A self-described late bloomer, Dunklee is now the United States’ best shot at an Olympic medal in the biathlon, the lone Winter Olympic event in which the country has never medaled. In February, she became the first American woman to win an individual medal at an Olympics or World Championships in biathlon, capturing the silver medal in the mass start at the 2017 Biathlon World Championships in Hochfilsen, Austria.
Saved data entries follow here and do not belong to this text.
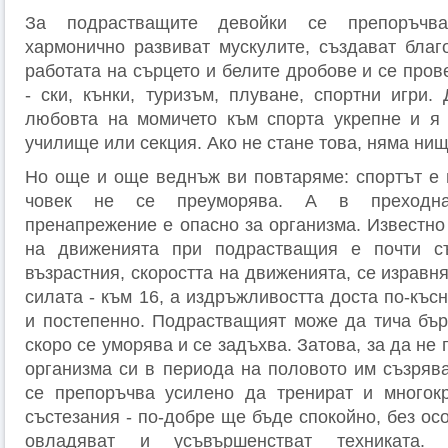
За подрастващите девойки се препоръчват
хармонично развиват мускулите, създават благо
работата на сърцето и белите дробове и се пров
- ски, кънки, туризъм, плуване, спортни игри.
любовта на момичето към спорта укрепне и я 
училище или секция. Ако не стане това, няма ни
Но още и още веднъж ви повтаряме: спортът е 
човек не се преуморява. А в преходна
пренапрежение е опасно за организма. Известно 
на движенията при подрастващия е почти съ
възрастния, скоростта на движенията, се изравня
силатa - към 16, а издръжливостта доста по-късн
и постепенно. Подрастващият може да тича бър­
скоро се уморява и се задъхва. Затова, за да не
организма си в периода на половото им съзрява
се препоръчва усилено да тренират и многокр
състезания - по-добре ще бъде спо­койно, без о
овладяват и усъвършенстват техниката.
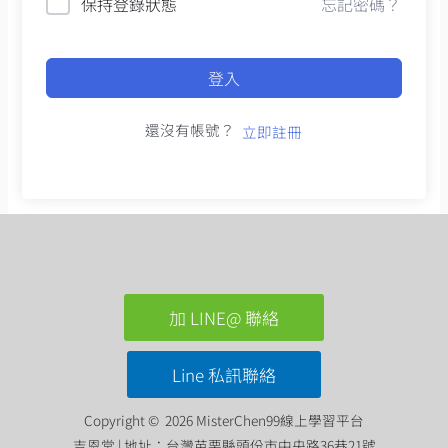
保持登錄狀態
忘記密碼？
登入
還沒有帳號？
立即註冊
加 LINE@ 聯絡
Line 私訊聯絡
Copyright © 2026 MisterChen99線上學習平台
吉恩堂 | 地址：台灣苗栗縣頭份市中央路36巷21號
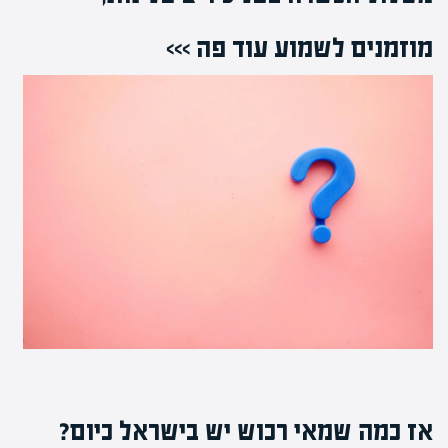
מוזמנים לשמוע עוד פה >>>
אז כמה שמאי רכוש יש בישראל כיום?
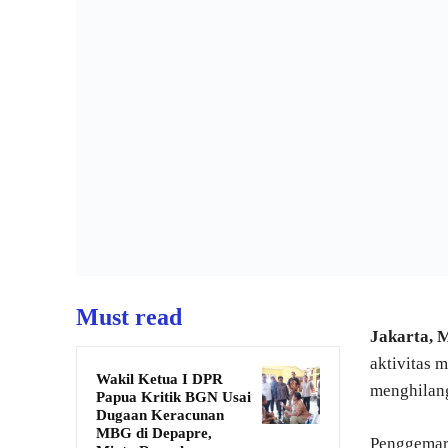
Must read
Jakarta,
aktivitas 
Wakil Ketua I DPR
menghilan
Papua Kritik BGN Usai
Dugaan Keracunan
MBG di Depapre,
Penggemar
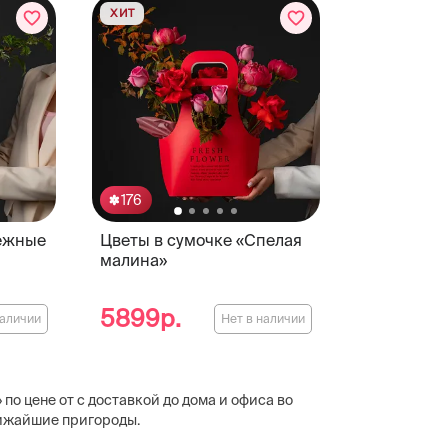
ХИТ
176
Нежные
Цветы в сумочке «Спелая
малина»
5899р.
наличии
Нет в наличии
по цене от с доставкой до дома и офиса во
лижайшие пригороды.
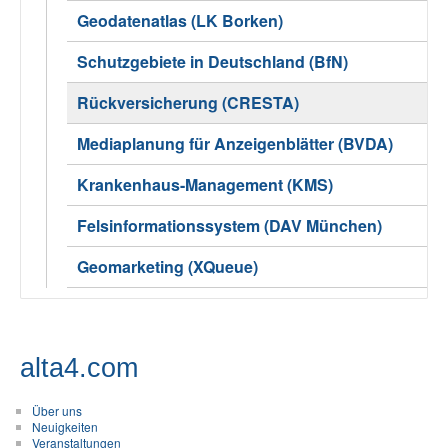
Geodatenatlas (LK Borken)
Schutzgebiete in Deutschland (BfN)
Rückversicherung (CRESTA)
Mediaplanung für Anzeigenblätter (BVDA)
Krankenhaus-Management (KMS)
Felsinformationssystem (DAV München)
Geomarketing (XQueue)
alta4.com
Über uns
Neuigkeiten
Veranstaltungen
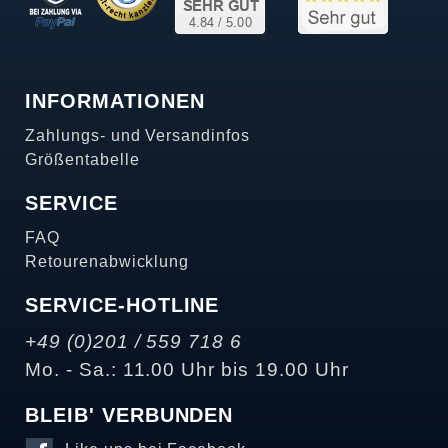
INFORMATIONEN
Zahlungs- und Versandinfos
Größentabelle
SERVICE
FAQ
Retourenabwicklung
SERVICE-HOTLINE
+49 (0)201 / 559 718 6
Mo. - Sa.: 11.00 Uhr bis 19.00 Uhr
BLEIB' VERBUNDEN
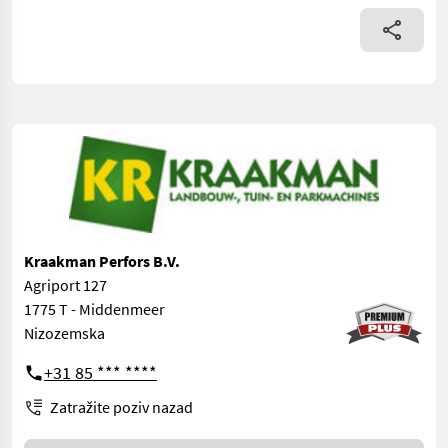
Kraakman Perfors B.V.
Agriport 127
1775 T - Middenmeer
Nizozemska
+31 85 *** ****
Zatražite poziv nazad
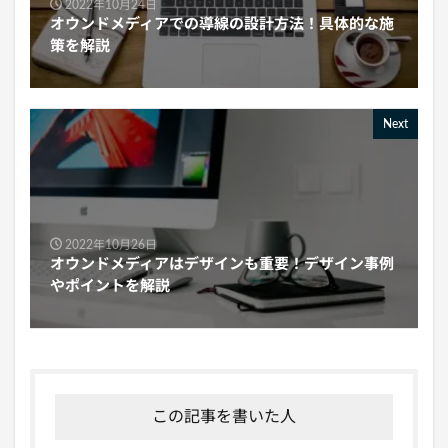
2022年10月24日
オウンドメディアでの導線の設計方法！具体的な施
策を解説
Next
2022年10月26日
オウンドメディアはデザインも重要！デザイン事例
やポイントを解説
この記事を書いた人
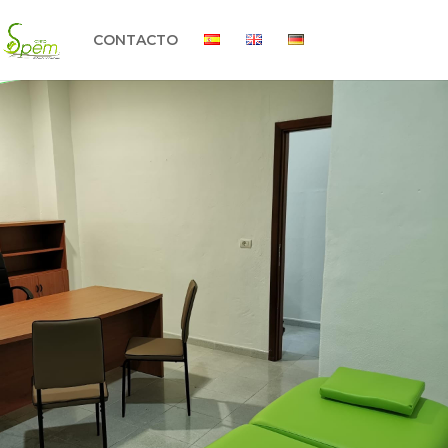
CONTACTO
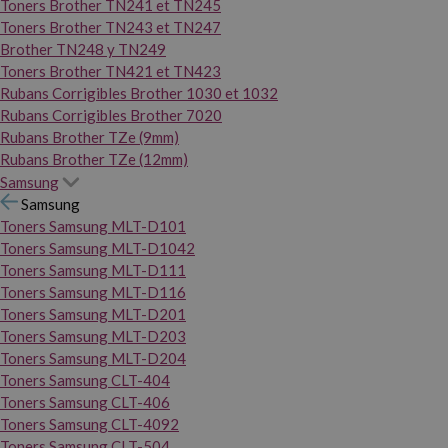
Toners Brother TN241 et TN245
Toners Brother TN243 et TN247
Brother TN248 y TN249
Toners Brother TN421 et TN423
Rubans Corrigibles Brother 1030 et 1032
Rubans Corrigibles Brother 7020
Rubans Brother TZe (9mm)
Rubans Brother TZe (12mm)
Samsung
Samsung
Toners Samsung MLT-D101
Toners Samsung MLT-D1042
Toners Samsung MLT-D111
Toners Samsung MLT-D116
Toners Samsung MLT-D201
Toners Samsung MLT-D203
Toners Samsung MLT-D204
Toners Samsung CLT-404
Toners Samsung CLT-406
Toners Samsung CLT-4092
Toners Samsung CLT-504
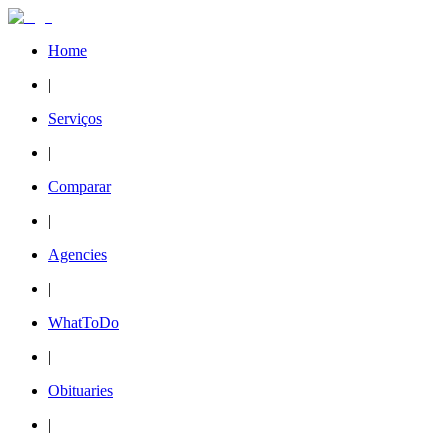
Home
|
Serviços
|
Comparar
|
Agencies
|
WhatToDo
|
Obituaries
|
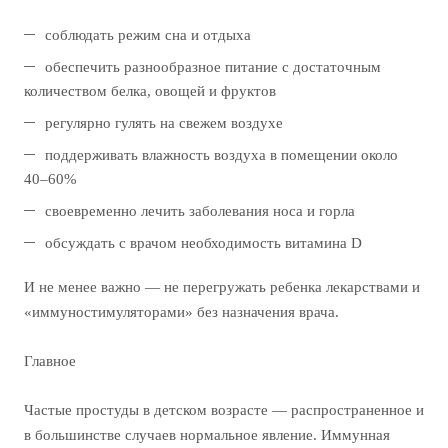
соблюдать режим сна и отдыха
обеспечить разнообразное питание с достаточным
количеством белка, овощей и фруктов
регулярно гулять на свежем воздухе
поддерживать влажность воздуха в помещении около
40–60%
своевременно лечить заболевания носа и горла
обсуждать с врачом необходимость витамина D
И не менее важно — не перегружать ребенка лекарствами и
«иммуностимуляторами» без назначения врача.
Главное
Частые простуды в детском возрасте — распространенное и
в большинстве случаев нормальное явление. Иммунная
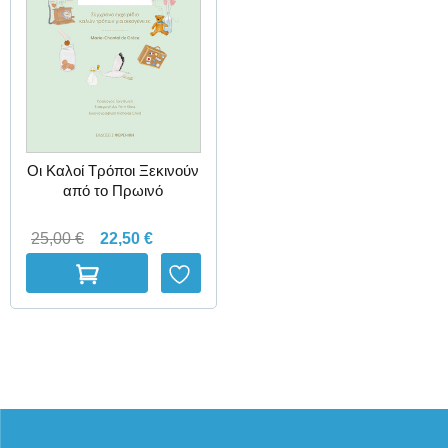
Οι Kαλοί Tρόποι Ξεκινούν
από το Πρωινό
25,00
€
22,50
€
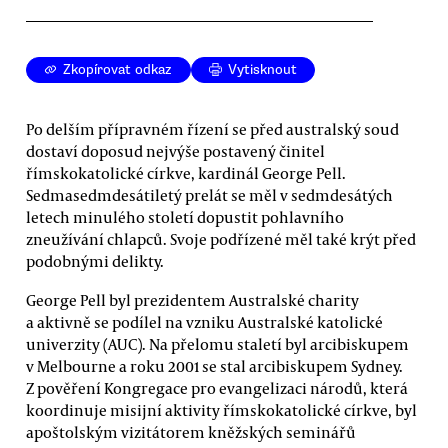
Zkopírovat odkaz
Vytisknout
Po delším přípravném řízení se před australský soud
dostaví doposud nejvýše postavený činitel
římskokatolické církve, kardinál George Pell.
Sedmasedmdesátiletý prelát se měl v sedmdesátých
letech minulého století dopustit pohlavního
zneužívání chlapců. Svoje podřízené měl také krýt před
podobnými delikty.
George Pell byl prezidentem Australské charity
a aktivně se podílel na vzniku Australské katolické
univerzity (AUC). Na přelomu staletí byl arcibiskupem
v Melbourne a roku 2001 se stal arcibiskupem Sydney.
Z pověření Kongregace pro evangelizaci národů, která
koordinuje misijní aktivity římskokatolické církve, byl
apoštolským vizitátorem kněžských seminářů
Evan Weinstock, a 2014 graduate of Brown, was a four-time Ivy League champion—three times in the decathlon (2011, 2013, 2014) and once in the heptathlon (2013). He still holds the Brown program record, and two of the top three Ivy League championship meet totals, in the decathlon. Weinstock was also recruited to play football by the Bears, after being named the Nevada 4A High School Football Player of the Year, but chose to focus his training on track & field in Providence, R.I.
His experience at Brown, and specifically training for the decathlon, prepared him for his future pursuit of a spot on the U.S. Olympic Team in bobsled.
“Brown is a great academic school and it has some competitive athletic teams. The open curriculum gives you the opportunity to explore who you are and helps you be the best at what you want to be. I was training for bobsled, without even knowing it, just by being a decathlete and doing strength and speed training,” said Weinstock.
Weinstock initially represented Team USA in the decathlon, but transitioned to bobsled in 2015. He has been part of pilot
Justin Olsen’s sled since 2016. Olsen competed in both the 2010 and 2014 Olympics and was a gold medalist in the four-man bobsleigh in 2010 in Vancouver.
Like Weinstock and Greubel Poser, many United States bobsledders are products of the talent transfer initiative, which makes recruiting NCAA athletes essential to the success of the USA Bobsled and Skeleton Federation.
“The NCAA system is widely important for bobsled,” said Weinstock. “Bobsled, because it’s such an obscure sport, you don’t really have people growing up saying they want to be a bobsledder. You need to be really active in recruiting the NCAA athletes once they graduate. I think bobsled is a great opportunity for NCAA athletes to continue on with their athletic career.”